Anguish creased my grandmother’s aged face. “Rynna, I won’t let you just walk out like this.”

She reached out and brushed a tear from under my eye. Softly, she tilted her head to the side, that same tender smile she had watched me with at least a million times hinting at the corner of her mouth. “Don’t you ever forget, if you aren’t laughing, you’re crying. Now, which would you rather be doin’?” She paused, and I couldn’t bring myself to answer. “Wipe those tears, and let’s figure something out. Just like we always do.”

Sadness swelled like its own being in the tiny room. Loss. Regret. Like an echo of every breath of encouragement my grandmother had ever whispered in my ear. “I can’t stay here, Gramma. Please don’t ask me to.”

With the plea, my grandmother winced. Quickly, I dipped down to place a lingering kiss to her cheek, breathing in the ever-present scent of vanilla and sugar, committing it to memory.

Then I tugged my suitcase from the bed and started for the door.

Gramma reached for me, fingertips brushing my arm, begging, “Rynna, don’t go. Please, don’t leave me like this. There’s nothing that’s so bad that I won’t understand. That we can’t fix.”

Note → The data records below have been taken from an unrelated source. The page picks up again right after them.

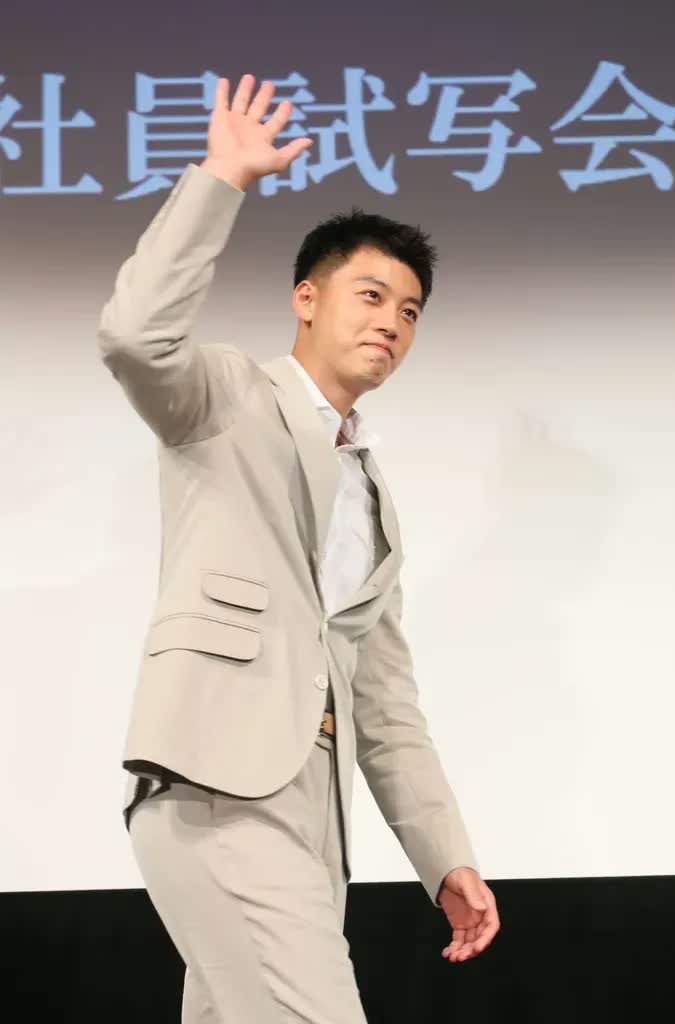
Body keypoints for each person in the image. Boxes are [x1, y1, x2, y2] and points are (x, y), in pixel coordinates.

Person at [98, 73, 500, 1023]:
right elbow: (133, 339)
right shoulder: (227, 397)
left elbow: (383, 704)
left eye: (410, 311)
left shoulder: (371, 492)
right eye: (371, 294)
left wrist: (443, 855)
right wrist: (220, 180)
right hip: (215, 787)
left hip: (310, 816)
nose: (391, 323)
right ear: (306, 298)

I didn’t slow. Didn’t answer.

I ran.

And I didn’t look back.

“I just . . .” The words whispered from me on a regretful plea. “I just wish I would have come back sooner. I just wish I would have realized it didn’t matter what they’d done to me. My gramma would have never looked at me differently. She loved me, no matter what, and I let them steal eleven years of that.”

Fingers sank into my flesh, rage barely contained. “I want to hunt that little fucker down and kill him, Rynna. Who the fuck would do that to you? And that bitch? Fuck. I can’t even fathom it.”

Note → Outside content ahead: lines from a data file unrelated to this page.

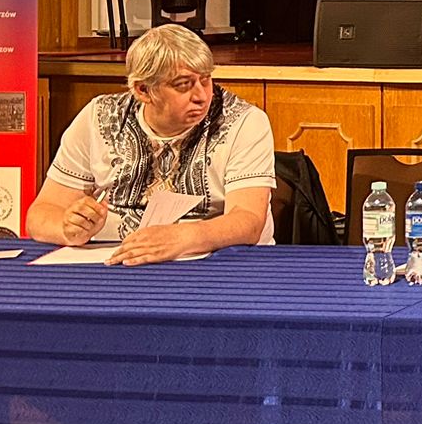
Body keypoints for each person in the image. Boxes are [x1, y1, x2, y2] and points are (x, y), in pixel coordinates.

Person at [28, 24, 276, 262]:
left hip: (214, 264)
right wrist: (67, 228)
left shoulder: (242, 120)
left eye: (205, 80)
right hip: (112, 261)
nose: (201, 96)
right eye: (183, 84)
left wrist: (183, 238)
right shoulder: (99, 117)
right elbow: (40, 215)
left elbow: (248, 220)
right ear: (143, 90)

Aaron’s name threatened on my tongue, the fact that I’d seen him on the sidewalk in front of the restaurant a couple weeks before. But there was no use in saying names. On laying blame. I just wanted to let Rex in, let him see me, understand me, the same way as he’d allowed me to understand him.

“It was a long time ago, Rex.”

“But it doesn’t take away what they did.”

“No.” My head shook, a tweak of hope lifting the corner of my trembling lip. “And you’re right. I spent a long time being terrified of them. Just the idea of ever seeing them again had kept me chained to San Francisco. But maybe they regret it now. Maybe the years passed, and they recognized the depravity of what they had done. Maybe they look back, and they’re struck with shame and remorse and would take it all back if they could.”

Rex touched the side of my face. “You are nothin’ but grace and good, Rynna Dayne. Forgiving them that way.”

“Holding on to hate would only hurt me more.”

It was almost a grin that lit on his face. “Am I allowed to hate them for you?”

I bit my bottom lip, fighting a smile. Again, overcome by him. By that beautiful exterior and the amazing heart beating its own kind of grace underneath. “If it makes you feel better.”

He clutched me to him, burrowing his face into my neck, pressing his lips against my skin. “Yeah, it makes me feel so much better.”

Then he nipped at me, and a giggle slipped out.

Because Rex Gunner made me feel completely free.

I moved to stare down at him, and I swore his eyes saw all the way to the depths of me.

The air shifted.

Hit with that charge.

A bolt of electricity.

I sucked in a breath, and he placed his palm at the center of my chest, nudging me back until I was sitting up, straddling him.

He gripped his length in his hand.

Already ready. Wanting more.

Which was just fine, because everything I had belonged to this man.